• **What is expected**
From the listing below, copy each line where "demonstrates" occurs.

• **Data extract**
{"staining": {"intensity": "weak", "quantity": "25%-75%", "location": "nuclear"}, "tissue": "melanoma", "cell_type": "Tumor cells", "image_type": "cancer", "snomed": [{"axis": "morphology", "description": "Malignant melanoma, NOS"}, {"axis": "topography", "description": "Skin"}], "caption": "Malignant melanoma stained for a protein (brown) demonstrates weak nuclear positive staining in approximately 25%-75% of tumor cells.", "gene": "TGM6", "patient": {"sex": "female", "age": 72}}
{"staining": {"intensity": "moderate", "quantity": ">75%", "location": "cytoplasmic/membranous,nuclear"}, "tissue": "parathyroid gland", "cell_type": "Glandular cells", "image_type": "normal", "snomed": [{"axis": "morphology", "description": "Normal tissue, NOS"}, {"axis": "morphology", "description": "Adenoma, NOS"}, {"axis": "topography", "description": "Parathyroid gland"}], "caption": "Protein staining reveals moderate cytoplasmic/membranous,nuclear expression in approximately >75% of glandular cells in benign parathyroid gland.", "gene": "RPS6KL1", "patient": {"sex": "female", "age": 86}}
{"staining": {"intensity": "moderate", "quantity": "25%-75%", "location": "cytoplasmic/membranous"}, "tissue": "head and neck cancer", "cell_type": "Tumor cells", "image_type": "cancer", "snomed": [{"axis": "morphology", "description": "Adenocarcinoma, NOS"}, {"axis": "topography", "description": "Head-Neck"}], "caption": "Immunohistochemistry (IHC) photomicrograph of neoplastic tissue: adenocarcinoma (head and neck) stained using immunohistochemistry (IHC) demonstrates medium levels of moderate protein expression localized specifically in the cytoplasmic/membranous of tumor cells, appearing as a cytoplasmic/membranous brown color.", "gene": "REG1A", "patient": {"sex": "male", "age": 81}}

• **Task answer**
{"staining": {"intensity": "weak", "quantity": "25%-75%", "location": "nuclear"}, "tissue": "melanoma", "cell_type": "Tumor cells", "image_type": "cancer", "snomed": [{"axis": "morphology", "description": "Malignant melanoma, NOS"}, {"axis": "topography", "description": "Skin"}], "caption": "Malignant melanoma stained for a protein (brown) demonstrates weak nuclear positive staining in approximately 25%-75% of tumor cells.", "gene": "TGM6", "patient": {"sex": "female", "age": 72}}
{"staining": {"intensity": "moderate", "quantity": "25%-75%", "location": "cytoplasmic/membranous"}, "tissue": "head and neck cancer", "cell_type": "Tumor cells", "image_type": "cancer", "snomed": [{"axis": "morphology", "description": "Adenocarcinoma, NOS"}, {"axis": "topography", "description": "Head-Neck"}], "caption": "Immunohistochemistry (IHC) photomicrograph of neoplastic tissue: adenocarcinoma (head and neck) stained using immunohistochemistry (IHC) demonstrates medium levels of moderate protein expression localized specifically in the cytoplasmic/membranous of tumor cells, appearing as a cytoplasmic/membranous brown color.", "gene": "REG1A", "patient": {"sex": "male", "age": 81}}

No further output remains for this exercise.